* **WHAT YOU WILL DO**
Locate each line below that contains the word "Сообщений" and copy those lines. Case counts.

* **SOURCE RECORDS**
::::::::::
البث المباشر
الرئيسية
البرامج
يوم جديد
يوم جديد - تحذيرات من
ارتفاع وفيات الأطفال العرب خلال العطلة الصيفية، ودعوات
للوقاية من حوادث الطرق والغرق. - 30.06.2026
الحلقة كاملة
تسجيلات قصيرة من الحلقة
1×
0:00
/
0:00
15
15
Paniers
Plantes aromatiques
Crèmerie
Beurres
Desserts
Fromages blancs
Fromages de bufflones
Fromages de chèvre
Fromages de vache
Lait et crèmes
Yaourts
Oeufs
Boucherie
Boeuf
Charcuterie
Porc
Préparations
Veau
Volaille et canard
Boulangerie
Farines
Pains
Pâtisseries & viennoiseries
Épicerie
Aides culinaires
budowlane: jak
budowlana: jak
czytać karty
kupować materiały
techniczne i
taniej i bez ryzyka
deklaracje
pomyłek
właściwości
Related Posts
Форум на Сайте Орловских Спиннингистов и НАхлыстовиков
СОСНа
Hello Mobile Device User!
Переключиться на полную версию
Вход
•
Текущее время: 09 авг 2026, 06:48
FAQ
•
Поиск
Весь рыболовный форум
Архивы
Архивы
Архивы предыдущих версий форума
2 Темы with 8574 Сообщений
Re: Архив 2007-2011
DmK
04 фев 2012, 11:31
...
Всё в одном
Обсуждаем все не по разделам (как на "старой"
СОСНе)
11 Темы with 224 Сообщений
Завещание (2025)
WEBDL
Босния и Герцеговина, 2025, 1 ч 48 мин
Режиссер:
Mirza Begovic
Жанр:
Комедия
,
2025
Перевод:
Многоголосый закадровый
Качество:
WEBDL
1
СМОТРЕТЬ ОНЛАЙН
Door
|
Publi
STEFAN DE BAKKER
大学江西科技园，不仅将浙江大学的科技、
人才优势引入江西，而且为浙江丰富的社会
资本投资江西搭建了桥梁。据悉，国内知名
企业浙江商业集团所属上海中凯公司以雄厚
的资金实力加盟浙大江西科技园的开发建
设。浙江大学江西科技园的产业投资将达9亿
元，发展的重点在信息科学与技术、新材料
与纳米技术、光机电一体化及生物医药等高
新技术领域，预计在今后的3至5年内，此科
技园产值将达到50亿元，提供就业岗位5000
::::::::::
* **SOLUTION TO THIS EXERCISE**
2 Темы with 8574 Сообщений
11 Темы with 224 Сообщений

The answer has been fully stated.